Penn Treebank Playground
On this page you can play around with the search tool for the Penn Treebank.
With the 'Filter' field you can search words for words or even specific tree structures. When searching for words you must set the 'Filter application' field to 'Raw text' and enter you words in the 'Filter' field. These can be either single words or entire strings you wish to search for.
When searching for (sub)trees you must set the 'Filter application' field to 'Tree representation'. You can then enter your tree in bracket notation in the 'Filter' field. If you have problems with writing your tree in a bracket notation you should try it with the info you get when clicking the explanation button.
- , (comma): functions as an AND operator. Entering several values separated by commas means you will get all sentences returned that contain all these values.
- | (bar): functions as an OR operator. Entering several values separated by bars means you will get all sentences returned that contain either of these values.
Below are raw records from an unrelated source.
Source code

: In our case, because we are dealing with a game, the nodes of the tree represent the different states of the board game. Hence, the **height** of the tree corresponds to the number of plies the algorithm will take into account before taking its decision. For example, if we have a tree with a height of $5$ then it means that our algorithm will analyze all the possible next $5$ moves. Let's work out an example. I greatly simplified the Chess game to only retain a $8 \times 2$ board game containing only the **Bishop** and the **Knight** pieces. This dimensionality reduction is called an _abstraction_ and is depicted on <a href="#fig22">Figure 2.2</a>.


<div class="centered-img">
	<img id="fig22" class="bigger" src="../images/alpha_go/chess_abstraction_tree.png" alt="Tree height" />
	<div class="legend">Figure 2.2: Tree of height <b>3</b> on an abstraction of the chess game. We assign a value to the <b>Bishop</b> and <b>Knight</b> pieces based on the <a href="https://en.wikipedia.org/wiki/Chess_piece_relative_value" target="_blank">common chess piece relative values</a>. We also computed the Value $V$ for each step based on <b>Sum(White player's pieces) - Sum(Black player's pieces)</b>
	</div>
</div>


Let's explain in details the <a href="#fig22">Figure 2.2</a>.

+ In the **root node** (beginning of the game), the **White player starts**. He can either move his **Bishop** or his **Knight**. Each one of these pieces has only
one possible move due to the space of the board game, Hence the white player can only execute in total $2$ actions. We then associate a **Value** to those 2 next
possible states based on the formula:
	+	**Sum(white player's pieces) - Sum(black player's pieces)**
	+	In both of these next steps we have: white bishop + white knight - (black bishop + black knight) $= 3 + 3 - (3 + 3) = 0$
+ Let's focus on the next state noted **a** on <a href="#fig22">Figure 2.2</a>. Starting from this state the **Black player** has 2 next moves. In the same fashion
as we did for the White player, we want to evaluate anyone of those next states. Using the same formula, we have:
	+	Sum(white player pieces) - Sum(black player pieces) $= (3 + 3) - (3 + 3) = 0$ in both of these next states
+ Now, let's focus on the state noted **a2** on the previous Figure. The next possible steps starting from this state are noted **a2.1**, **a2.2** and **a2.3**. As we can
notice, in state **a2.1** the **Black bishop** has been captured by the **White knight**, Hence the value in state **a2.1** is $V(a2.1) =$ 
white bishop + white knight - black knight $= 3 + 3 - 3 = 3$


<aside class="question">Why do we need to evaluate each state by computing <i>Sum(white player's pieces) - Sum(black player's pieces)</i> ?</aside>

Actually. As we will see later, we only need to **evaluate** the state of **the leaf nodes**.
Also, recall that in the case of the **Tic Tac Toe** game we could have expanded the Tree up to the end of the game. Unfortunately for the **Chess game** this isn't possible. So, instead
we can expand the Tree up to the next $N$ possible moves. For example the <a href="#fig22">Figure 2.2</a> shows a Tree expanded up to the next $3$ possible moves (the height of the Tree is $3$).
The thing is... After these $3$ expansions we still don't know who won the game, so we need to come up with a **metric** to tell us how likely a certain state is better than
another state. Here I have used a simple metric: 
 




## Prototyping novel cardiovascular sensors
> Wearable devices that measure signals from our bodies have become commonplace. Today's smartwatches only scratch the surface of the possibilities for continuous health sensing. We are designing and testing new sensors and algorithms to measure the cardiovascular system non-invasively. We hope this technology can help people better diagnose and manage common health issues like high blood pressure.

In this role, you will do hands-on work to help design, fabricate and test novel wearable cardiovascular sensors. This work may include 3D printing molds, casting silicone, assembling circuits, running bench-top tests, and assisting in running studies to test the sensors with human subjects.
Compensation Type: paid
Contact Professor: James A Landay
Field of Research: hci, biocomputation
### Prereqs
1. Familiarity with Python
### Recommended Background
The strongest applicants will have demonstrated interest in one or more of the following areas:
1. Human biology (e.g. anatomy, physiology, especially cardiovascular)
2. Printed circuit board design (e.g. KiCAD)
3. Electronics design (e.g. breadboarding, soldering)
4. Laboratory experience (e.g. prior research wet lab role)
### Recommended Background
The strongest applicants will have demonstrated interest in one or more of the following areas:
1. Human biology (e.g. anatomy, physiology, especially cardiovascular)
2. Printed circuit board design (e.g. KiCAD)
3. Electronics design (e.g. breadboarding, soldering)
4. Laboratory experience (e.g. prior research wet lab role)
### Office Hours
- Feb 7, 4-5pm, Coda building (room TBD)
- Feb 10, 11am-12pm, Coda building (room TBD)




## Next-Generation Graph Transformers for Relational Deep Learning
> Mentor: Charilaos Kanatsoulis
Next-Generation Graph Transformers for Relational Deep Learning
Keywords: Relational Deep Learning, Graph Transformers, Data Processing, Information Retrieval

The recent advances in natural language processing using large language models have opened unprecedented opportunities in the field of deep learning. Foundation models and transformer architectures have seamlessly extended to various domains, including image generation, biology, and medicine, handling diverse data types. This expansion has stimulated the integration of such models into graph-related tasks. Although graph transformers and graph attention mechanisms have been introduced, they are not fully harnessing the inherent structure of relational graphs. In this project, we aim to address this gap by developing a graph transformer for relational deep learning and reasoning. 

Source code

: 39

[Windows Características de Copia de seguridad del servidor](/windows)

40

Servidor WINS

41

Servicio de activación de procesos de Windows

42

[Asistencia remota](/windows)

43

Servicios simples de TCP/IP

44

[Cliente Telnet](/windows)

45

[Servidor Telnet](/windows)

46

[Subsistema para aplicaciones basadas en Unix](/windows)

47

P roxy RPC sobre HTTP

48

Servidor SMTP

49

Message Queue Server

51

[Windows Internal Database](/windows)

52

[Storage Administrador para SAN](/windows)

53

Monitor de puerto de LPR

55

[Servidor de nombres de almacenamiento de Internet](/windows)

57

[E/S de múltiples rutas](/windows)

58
- * (star): functions as a wildcard or placeholder. Entering a word with the star attached means you will get all sentences returned containing words that start with the string before the star. For instance, entering 'man*' will not only give you all sentences containing 'man', but also all sentences containg 'many', 'manner', etc. You may also use the star as a placeholder for any (single) word (or category in a tree structure). For instance, try entering the structure (NP (NP (DT *) (NN *)) and see what sentences it returns. Note that one closing bracket to the right is missing on purpose. This leaves the structure open to the right, allowing it to match to any right hand daughter of the top NP.
- - (minus): functions as a negative operator. Entering a word or tag with a minus attached to it's front will specifically not show up in the sentences that are returned. For instance, entering 'man, -woman' will return all sentences containing the word man but lacking the word woman.
Note that you may also combine the use of both the word and categorial search in one query.